* begin *

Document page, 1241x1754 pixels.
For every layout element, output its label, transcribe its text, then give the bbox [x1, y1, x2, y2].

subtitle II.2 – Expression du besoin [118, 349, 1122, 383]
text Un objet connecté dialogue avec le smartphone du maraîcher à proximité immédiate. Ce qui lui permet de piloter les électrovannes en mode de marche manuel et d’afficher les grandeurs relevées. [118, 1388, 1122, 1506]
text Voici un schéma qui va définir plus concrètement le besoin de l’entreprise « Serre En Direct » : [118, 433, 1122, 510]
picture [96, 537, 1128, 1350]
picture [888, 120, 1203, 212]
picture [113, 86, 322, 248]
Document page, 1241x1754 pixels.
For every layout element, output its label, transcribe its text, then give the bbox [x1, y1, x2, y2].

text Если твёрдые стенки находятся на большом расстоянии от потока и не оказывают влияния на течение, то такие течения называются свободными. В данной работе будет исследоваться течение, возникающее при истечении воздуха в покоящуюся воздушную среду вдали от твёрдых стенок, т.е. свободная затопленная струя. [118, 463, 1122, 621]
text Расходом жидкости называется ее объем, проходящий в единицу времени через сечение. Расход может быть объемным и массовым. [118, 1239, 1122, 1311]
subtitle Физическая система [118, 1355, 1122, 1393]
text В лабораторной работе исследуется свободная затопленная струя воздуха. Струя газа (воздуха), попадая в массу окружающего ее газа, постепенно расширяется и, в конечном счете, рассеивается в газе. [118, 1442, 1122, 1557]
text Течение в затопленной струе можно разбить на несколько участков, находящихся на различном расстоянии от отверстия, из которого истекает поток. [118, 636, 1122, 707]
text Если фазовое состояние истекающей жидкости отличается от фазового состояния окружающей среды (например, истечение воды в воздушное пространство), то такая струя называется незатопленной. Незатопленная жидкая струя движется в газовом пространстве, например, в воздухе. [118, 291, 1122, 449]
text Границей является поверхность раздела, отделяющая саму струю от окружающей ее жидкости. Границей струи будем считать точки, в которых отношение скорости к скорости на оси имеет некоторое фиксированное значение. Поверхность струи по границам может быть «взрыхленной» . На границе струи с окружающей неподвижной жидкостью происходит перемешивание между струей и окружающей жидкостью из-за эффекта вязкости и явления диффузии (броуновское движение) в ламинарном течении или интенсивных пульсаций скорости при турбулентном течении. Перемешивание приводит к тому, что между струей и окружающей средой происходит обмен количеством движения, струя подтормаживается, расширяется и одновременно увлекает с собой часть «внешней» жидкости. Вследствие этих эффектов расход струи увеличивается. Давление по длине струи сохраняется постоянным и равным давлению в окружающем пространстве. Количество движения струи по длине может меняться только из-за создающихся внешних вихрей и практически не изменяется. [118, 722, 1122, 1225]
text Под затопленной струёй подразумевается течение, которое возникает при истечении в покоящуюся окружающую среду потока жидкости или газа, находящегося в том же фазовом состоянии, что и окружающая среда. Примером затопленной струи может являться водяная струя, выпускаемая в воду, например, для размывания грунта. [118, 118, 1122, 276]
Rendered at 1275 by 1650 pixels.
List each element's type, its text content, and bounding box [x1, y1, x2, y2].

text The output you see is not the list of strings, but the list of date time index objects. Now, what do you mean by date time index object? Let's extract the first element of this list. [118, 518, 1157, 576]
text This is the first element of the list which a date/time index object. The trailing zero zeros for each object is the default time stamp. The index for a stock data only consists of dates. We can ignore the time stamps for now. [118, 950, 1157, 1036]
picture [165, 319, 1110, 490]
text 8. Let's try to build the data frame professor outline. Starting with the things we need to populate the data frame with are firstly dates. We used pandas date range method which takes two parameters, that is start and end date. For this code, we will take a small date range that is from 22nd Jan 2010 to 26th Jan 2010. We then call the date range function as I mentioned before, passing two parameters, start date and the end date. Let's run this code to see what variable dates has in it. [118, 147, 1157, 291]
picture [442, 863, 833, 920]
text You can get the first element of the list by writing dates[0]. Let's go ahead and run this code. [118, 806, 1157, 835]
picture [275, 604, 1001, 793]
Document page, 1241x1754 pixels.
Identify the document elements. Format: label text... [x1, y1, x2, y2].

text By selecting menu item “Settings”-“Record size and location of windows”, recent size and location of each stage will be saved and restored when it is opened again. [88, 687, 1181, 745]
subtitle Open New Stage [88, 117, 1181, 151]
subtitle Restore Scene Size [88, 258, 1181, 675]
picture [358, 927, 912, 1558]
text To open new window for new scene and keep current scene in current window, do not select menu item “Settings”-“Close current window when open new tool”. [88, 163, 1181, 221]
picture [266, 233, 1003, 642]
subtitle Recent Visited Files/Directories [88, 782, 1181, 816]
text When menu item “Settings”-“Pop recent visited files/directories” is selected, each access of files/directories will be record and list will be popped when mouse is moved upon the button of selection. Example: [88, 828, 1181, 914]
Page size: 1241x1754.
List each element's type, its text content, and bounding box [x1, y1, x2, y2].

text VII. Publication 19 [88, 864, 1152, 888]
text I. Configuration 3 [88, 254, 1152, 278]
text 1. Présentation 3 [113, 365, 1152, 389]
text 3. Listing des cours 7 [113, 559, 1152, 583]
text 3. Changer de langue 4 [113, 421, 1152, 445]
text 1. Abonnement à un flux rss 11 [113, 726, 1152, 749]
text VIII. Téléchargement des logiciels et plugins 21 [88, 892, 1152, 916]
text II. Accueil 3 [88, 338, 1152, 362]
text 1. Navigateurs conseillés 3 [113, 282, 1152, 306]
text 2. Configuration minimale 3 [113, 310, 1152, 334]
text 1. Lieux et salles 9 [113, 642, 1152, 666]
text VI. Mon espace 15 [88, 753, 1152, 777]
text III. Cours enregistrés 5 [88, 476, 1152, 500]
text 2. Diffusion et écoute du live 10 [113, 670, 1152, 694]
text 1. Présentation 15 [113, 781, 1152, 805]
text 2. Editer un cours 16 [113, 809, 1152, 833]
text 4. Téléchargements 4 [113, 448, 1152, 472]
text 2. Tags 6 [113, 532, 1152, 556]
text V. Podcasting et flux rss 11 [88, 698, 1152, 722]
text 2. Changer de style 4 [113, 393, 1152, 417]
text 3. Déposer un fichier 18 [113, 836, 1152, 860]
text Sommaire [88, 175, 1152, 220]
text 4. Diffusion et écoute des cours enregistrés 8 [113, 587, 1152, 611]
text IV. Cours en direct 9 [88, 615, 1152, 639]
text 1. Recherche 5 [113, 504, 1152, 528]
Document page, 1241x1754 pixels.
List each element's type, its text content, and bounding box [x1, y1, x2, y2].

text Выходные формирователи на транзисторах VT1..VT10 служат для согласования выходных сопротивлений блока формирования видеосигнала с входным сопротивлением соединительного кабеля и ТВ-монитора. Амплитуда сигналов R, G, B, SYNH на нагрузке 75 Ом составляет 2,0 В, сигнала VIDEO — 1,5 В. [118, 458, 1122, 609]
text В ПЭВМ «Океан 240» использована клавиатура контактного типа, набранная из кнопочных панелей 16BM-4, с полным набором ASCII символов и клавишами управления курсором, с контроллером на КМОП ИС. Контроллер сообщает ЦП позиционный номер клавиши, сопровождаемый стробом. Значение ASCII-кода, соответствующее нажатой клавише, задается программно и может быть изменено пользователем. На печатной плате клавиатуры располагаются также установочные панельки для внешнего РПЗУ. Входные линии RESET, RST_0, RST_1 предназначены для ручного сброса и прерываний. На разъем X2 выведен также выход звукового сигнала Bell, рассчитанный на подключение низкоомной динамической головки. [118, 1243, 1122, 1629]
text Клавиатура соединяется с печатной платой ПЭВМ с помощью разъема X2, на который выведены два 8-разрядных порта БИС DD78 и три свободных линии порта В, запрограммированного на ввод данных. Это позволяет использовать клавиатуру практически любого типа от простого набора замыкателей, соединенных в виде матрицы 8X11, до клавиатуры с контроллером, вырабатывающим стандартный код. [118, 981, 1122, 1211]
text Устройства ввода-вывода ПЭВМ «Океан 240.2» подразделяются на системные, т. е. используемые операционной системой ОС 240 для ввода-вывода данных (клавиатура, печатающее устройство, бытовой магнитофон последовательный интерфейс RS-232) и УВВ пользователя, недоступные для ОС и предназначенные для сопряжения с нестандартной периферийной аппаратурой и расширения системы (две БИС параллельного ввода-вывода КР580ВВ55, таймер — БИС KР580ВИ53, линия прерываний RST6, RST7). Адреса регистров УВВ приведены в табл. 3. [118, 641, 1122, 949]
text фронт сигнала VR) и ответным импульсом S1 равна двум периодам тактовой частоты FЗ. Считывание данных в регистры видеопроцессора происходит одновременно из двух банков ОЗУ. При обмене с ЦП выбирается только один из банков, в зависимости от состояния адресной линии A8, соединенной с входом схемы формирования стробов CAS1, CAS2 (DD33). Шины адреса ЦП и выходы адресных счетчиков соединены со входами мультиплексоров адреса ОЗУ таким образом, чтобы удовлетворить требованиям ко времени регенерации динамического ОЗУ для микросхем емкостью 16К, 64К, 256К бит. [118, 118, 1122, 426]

* end *

AIM OF THE TASK:
Reproduce, line for line, the stretch of the data above from the line that contains "subtitle II.2 –" through the line that contains "text Voici un", both of those lines included.

TASK ANSWER:
subtitle II.2 – Expression du besoin [118, 349, 1122, 383]
text Un objet connecté dialogue avec le smartphone du maraîcher à proximité immédiate. Ce qui lui permet de piloter les électrovannes en mode de marche manuel et d’afficher les grandeurs relevées. [118, 1388, 1122, 1506]
text Voici un schéma qui va définir plus concrètement le besoin de l’entreprise « Serre En Direct » : [118, 433, 1122, 510]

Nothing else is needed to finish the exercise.